В Йеллоустонском профилактории Лобова встретил психолог-обсерватор, плотно сложенный мужчина лет тридцати пяти, в добродушных голубых глазах которого так и лучился рекламный лозунг: «В здоровом теле — здоровый дух!» У него были замедленные, чётко прорисованные движения сильного и уверенного в себе человека и типично прибалтийское имя — Ян Кирсипуу. Крепко пожав руку Ивана, он усадил его в плетёное кресло, скрипнувшее под тяжестью литого лобовского тела. А сам устроился напротив, спиной к широкому, во всю стену окну, выходящему в разреженный, полный световых прогалов и полян парковый лес.
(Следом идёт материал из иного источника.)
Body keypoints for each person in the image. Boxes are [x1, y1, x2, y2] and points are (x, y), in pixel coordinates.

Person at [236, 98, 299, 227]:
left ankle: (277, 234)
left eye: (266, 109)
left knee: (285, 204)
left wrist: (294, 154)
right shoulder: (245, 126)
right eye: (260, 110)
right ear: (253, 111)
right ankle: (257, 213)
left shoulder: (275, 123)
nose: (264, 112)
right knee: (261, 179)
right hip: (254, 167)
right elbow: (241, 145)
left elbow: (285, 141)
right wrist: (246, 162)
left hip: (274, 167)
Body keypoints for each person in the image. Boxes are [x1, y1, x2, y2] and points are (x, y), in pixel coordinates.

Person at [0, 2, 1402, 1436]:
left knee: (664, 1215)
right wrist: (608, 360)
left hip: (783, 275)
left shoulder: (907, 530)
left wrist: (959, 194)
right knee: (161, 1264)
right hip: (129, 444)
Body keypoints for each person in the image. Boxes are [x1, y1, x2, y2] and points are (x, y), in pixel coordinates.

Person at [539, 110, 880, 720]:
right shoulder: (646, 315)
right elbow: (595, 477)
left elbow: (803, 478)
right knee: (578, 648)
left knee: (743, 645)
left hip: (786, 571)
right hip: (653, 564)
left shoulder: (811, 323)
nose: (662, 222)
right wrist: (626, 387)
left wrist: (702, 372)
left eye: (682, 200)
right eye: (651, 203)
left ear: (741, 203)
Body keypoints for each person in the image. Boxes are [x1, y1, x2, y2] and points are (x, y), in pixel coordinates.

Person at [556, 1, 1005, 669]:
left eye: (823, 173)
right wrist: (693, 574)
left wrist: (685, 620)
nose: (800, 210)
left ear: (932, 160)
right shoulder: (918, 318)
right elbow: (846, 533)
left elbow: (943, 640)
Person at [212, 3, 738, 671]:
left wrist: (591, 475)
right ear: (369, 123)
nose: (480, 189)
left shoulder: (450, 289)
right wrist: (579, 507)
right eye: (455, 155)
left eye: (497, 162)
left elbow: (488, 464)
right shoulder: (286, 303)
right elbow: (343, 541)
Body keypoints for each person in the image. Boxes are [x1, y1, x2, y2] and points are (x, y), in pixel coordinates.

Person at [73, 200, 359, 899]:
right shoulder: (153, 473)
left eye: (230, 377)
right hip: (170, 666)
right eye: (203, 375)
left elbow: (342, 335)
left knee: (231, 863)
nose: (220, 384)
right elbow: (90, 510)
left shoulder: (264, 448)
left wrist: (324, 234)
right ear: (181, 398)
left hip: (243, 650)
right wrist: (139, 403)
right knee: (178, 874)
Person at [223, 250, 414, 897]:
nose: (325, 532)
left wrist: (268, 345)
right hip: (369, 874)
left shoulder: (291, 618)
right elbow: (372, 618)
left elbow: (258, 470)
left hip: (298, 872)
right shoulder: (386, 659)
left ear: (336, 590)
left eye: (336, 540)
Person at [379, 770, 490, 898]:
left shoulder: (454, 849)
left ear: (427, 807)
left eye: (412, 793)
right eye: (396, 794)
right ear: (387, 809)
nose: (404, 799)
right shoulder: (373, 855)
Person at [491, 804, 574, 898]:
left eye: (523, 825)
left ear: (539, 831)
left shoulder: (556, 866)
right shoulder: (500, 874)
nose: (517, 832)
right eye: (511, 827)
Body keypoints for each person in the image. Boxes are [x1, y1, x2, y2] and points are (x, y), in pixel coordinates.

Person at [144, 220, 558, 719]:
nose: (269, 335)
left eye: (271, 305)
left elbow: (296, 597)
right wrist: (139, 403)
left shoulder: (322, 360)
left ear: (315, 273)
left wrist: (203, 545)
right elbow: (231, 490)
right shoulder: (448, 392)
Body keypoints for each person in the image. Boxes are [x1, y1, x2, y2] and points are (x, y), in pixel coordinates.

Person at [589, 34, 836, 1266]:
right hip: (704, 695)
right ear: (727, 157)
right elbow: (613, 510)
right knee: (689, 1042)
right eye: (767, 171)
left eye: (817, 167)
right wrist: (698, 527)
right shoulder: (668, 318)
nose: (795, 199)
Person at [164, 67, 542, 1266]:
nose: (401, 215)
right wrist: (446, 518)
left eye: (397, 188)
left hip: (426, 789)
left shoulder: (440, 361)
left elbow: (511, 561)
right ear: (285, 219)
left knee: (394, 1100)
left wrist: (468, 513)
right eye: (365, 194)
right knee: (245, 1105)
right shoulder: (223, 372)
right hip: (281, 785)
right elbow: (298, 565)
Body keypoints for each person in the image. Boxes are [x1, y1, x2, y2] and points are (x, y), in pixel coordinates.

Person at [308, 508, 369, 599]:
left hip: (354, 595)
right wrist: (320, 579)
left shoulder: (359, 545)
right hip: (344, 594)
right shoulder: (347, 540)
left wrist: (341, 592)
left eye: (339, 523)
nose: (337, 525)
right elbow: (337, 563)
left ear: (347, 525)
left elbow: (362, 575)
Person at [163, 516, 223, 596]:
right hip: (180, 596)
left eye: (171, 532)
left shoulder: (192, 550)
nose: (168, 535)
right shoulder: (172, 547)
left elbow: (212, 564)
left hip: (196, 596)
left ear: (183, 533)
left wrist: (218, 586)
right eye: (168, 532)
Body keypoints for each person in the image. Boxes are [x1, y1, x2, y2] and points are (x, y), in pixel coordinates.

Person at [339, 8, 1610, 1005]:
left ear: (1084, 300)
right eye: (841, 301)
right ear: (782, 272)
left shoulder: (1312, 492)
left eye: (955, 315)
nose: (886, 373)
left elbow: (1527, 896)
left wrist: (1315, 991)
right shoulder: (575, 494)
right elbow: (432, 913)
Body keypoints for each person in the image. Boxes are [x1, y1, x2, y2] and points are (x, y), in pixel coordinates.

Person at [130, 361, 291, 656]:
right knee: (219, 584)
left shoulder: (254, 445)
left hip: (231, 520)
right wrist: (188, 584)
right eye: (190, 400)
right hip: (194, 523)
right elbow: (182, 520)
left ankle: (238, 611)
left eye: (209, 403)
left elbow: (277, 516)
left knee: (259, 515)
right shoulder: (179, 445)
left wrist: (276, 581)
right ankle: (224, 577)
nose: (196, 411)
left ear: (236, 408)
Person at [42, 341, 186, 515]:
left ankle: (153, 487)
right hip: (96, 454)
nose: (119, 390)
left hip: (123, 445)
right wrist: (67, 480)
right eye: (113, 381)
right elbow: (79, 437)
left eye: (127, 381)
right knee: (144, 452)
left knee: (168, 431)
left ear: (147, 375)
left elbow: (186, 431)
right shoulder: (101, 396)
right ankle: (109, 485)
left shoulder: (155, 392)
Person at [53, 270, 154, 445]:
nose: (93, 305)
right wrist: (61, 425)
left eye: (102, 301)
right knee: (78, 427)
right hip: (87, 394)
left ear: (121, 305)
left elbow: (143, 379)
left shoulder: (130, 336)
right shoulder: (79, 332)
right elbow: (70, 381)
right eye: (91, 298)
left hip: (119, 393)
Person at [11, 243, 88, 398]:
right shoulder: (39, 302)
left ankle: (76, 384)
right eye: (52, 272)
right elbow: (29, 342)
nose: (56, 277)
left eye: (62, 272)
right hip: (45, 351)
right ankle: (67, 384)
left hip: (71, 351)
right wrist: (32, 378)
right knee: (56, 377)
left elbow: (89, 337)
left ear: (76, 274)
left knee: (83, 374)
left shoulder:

Без паузы, словно продолжая ранее начатый разговор, Кирсипуу начал рассказывать о состоянии Лены, избегая медицинских терминов. Он говорил о Лене доверительно и заботливо, как о своей младшей сестре, и это Ивану понравилось. Но ему не очень понравился цепкий, оценивающий взгляд, которым Кирсипуу с профессиональной бесцеремонностью словно ощупывал его лицо и который жил особой, тайной жизнью, независимо от добродушной улыбки психолога и смысла произносимых им слов. Характеризуя состояние Лены, Кирсипуу использовал примеры из обыденной жизни, пользовался историческими аналогиями и литературными параллелями. Он обратился даже к фольклору и хорошо поставленным баритоном пропел: «Извела меня кручина, подколодная змея. Догорай, моя лучина, догорю с тобой и я». И хотя Кирсипуу тут же уточнил, что это лишь фоновая аналогия, что Лена конечно же не догорит, а восстановится, и все дело лишь в сроках её выздоровления, Иван все-таки с некоторой неприязнью к пышущему здоровьем психологу подумал: «Тебя-то кручина конечно же не изводит». Живущий отдельной жизнью, оценивающий взгляд психолога споткнулся об эту мысль, точно Лобов высказал её вслух. Оборвав свою речь, Кирсипуу улыбнулся, улыбнулся не вообще, а персонально Ивану.